Arman mengangguk. "Tentu. Kami akan bicara dengan Tama secepatnya. Terima kasih atas pengertiannya."
Setelah kunjungan ke rumah Pak Rahmat, Arman dan Rini akhirnya tiba kembali di rumah mereka. Suasana terasa sedikit tegang, seolah ada hal besar yang menggantung di udara. Arman masuk ke ruang tamu dan duduk di sofa dengan wajah serius, sementara Rini mengikuti di belakang, masih memikirkan langkah yang baru saja mereka ambil.
Arman melihat ke arah istrinya. "Rini, aku pikir ini saat yang tepat untuk bicara dengan Tama. Kita tidak bisa menunda lebih lama lagi," katanya dengan nada tegas.
Rini menghela napas pelan, matanya dipenuhi kecemasan. "Kamu yakin ini saat yang tepat, Arman? Tama mungkin akan terkejut, dan aku khawatir dia akan marah jika tahu kita sudah bertindak tanpa memberitahunya."
Arman mengangguk perlahan. "Aku tahu ini tidak mudah, tapi semakin lama kita menunda, semakin sulit untuk menghadapinya. Tama harus tahu bahwa ini untuk kebaikannya."

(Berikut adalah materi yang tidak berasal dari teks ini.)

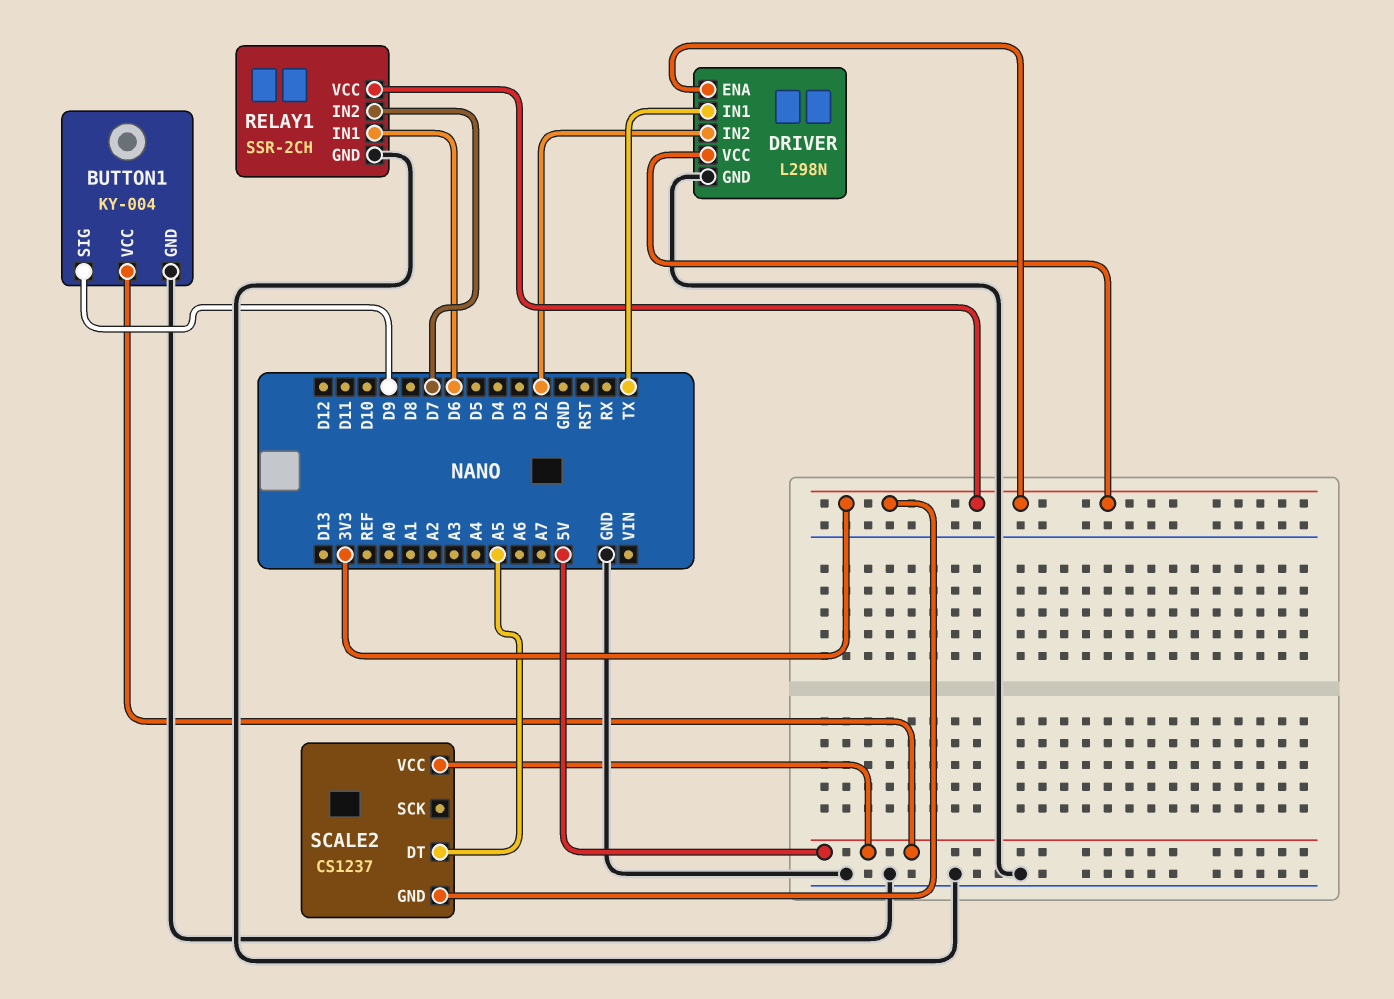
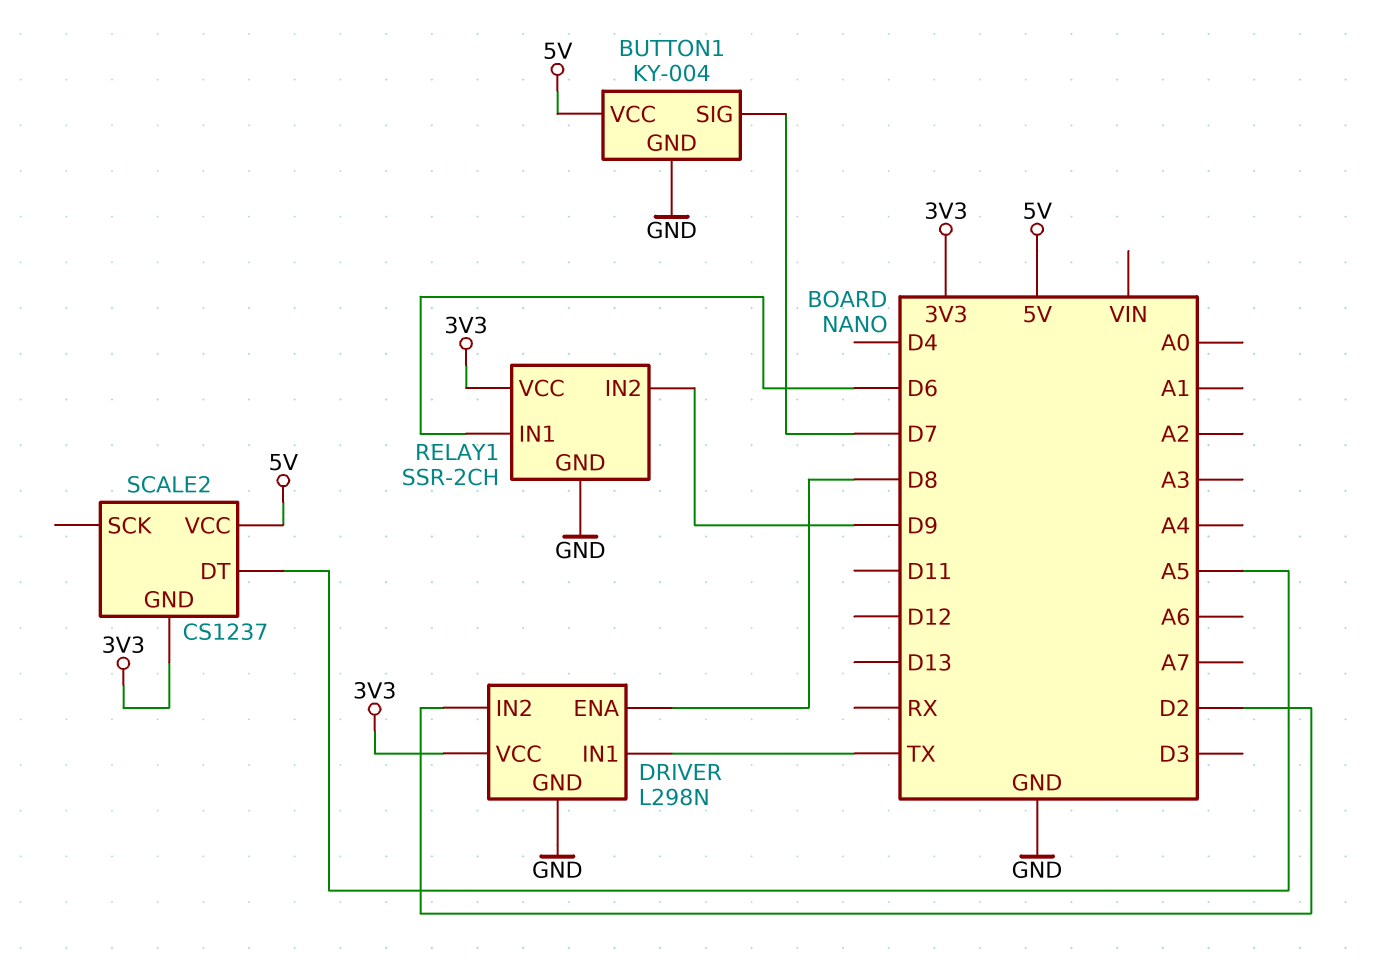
BUTTON1 pin SIG: D9 -> D7
DRIVER pin ENA: 3V3 -> D8
RELAY1 pin IN2: D7 -> D9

Rini tak bisa membantah. Dia tahu bahwa Arman sudah bulat dengan keputusannya, meskipun ada keraguan dalam hatinya. Dengan berat hati, Rini berjalan menuju dapur, tempat ponselnya berada, lalu menelepon Tama. Suara Tama terdengar di seberang, tenang namun sedikit heran.
"Ibu? Ada apa? Tumben menelepon malam-malam begini," tanya Tama.
Rini berusaha terdengar normal, meskipun jantungnya berdebar. "Tama, bisa kamu pulang sebentar? Ada sesuatu yang penting yang perlu dibicarakan dengan ayahmu. Ini soal masa depanmu."
Di seberang telepon, Tama terdiam sejenak, mungkin menyadari bahwa ini bukan panggilan biasa. "Baik, Bu. Aku akan pulang sebentar lagi."
Setelah menutup telepon, Rini kembali ke ruang tamu dan melihat Arman yang masih duduk dengan ekspresi serius. "Tama dalam perjalanan. Aku harap kita bisa membicarakan ini dengan hati-hati," katanya, duduk di samping suaminya.
Arman menggenggam tangan istrinya, mencoba memberikan keyakinan. "Aku tahu ini berat, tapi kita melakukannya demi kebaikannya. Dia akan mengerti pada akhirnya."
Mereka berdua duduk dalam keheningan, menunggu kedatangan Tama. Rini tak bisa menyembunyikan kekhawatirannya, sementara Arman berusaha mempersiapkan dirinya untuk percakapan yang akan menentukan langkah besar dalam hidup anak mereka.